Discovering Discriminative Cell Attributes for HEp-2 Specimen Image Classification

28 Jul 2014  ·  Arnold Wiliem, Peter Hobson, Brian C. Lovell ·

Recently, there has been a growing interest in developing Computer Aided Diagnostic (CAD) systems for improving the reliability and consistency of pathology test results. This paper describes a novel CAD system for the Anti-Nuclear Antibody (ANA) test via Indirect Immunofluorescence protocol on Human Epithelial Type 2 (HEp-2) cells. While prior works have primarily focused on classifying cell images extracted from ANA specimen images, this work takes a further step by focussing on the specimen image classification problem itself.

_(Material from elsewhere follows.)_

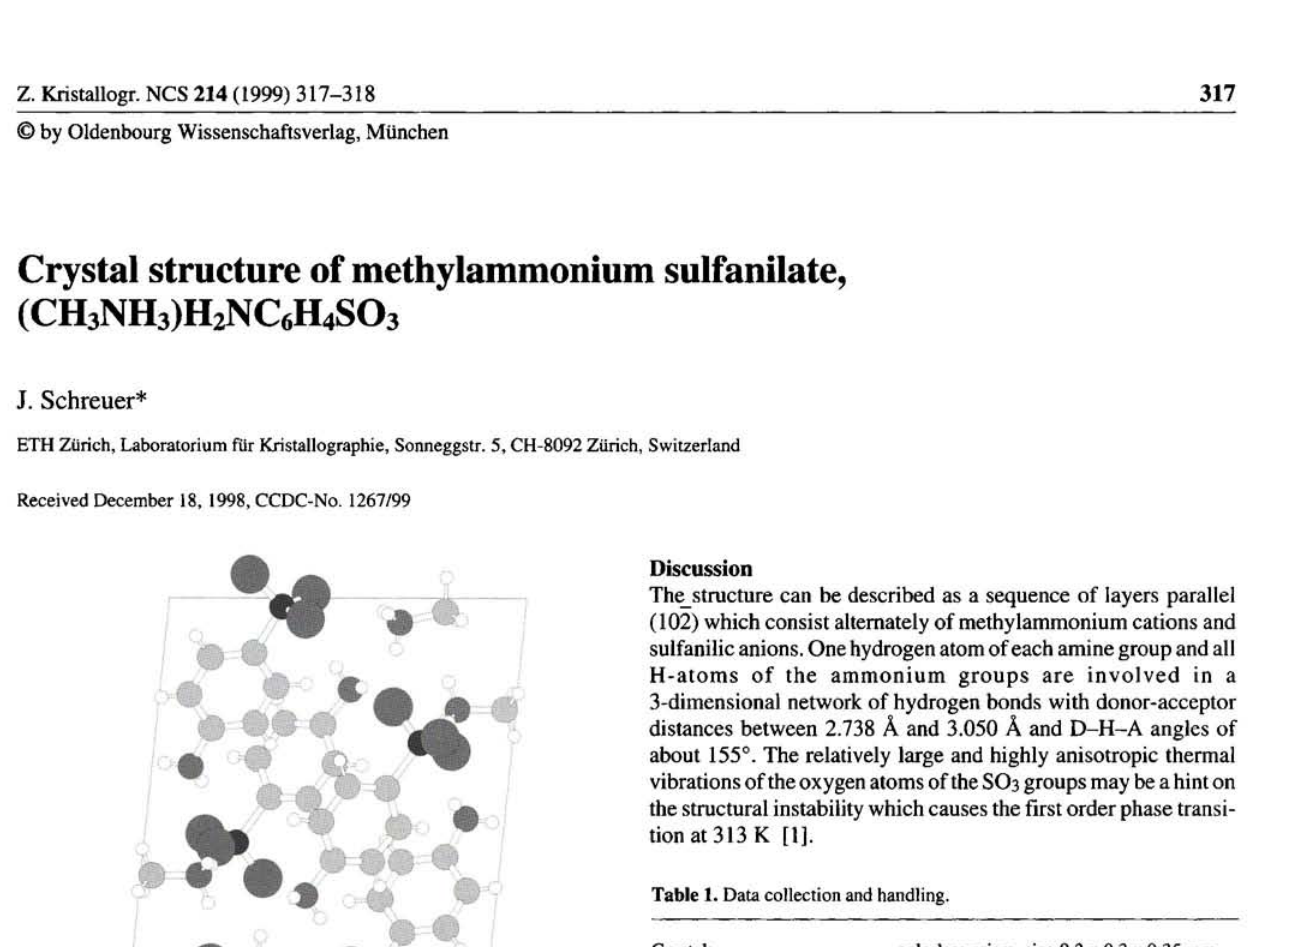
Table 2. Atomic coordinates and displacement parameters (in Â 2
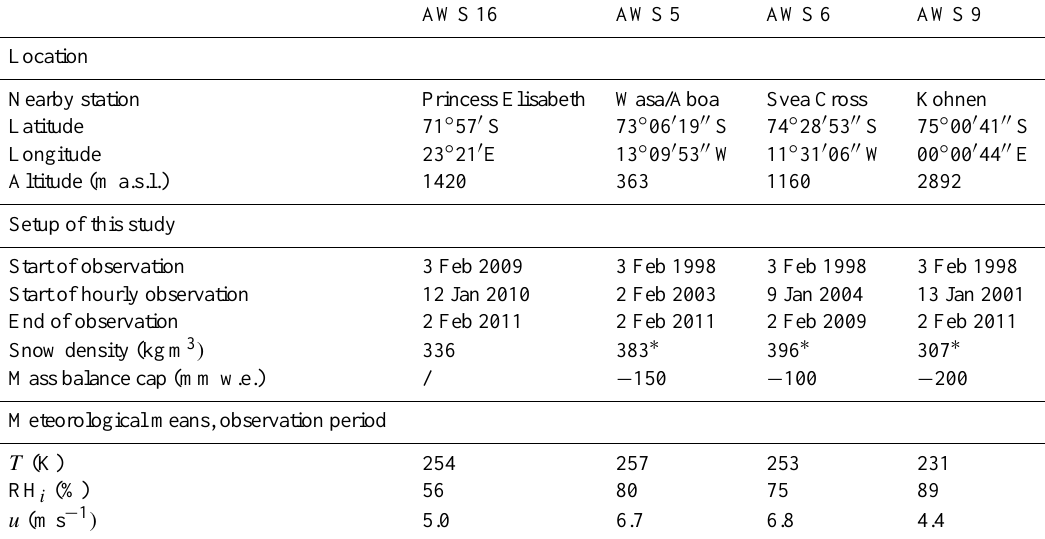
Table 1. AWS characteristics. ∗ : values from Van den Broeke et al. (2004a) for 1998–2001. The snow density at AWS 16 was retrieved from the first 85cm of an ice core drilled in February 2009 near the station. Start and end of observation mark the first respectively last entry used in this study; all stations except AWS 6 are still operational. Also, note that AWS 16 has no lower bound for the mass balance since no mast extension has been conducted yet.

Our system is able to efficiently classify specimen images as well as producing meaningful descriptions of ANA pattern class which helps physicians to understand the differences between various ANA patterns. We achieve this goal by designing a specimen-level image descriptor that: (1) is highly discriminative; (2) has small descriptor length and (3) is semantically meaningful at the cell level. In our work, a specimen image descriptor is represented by its overall cell attribute descriptors. As such, we propose two max-margin based learning schemes to discover cell attributes whilst still maintaining the discrimination of the specimen image descriptor. Our learning schemes differ from the existing discriminative attribute learning approaches as they primarily focus on discovering image-level attributes. Comparative evaluations were undertaken to contrast the proposed approach to various state-of-the-art approaches on a novel HEp-2 cell dataset which was specifically proposed for the specimen-level classification. Finally, we showcase the ability of the proposed approach to provide textual descriptions to explain ANA patterns.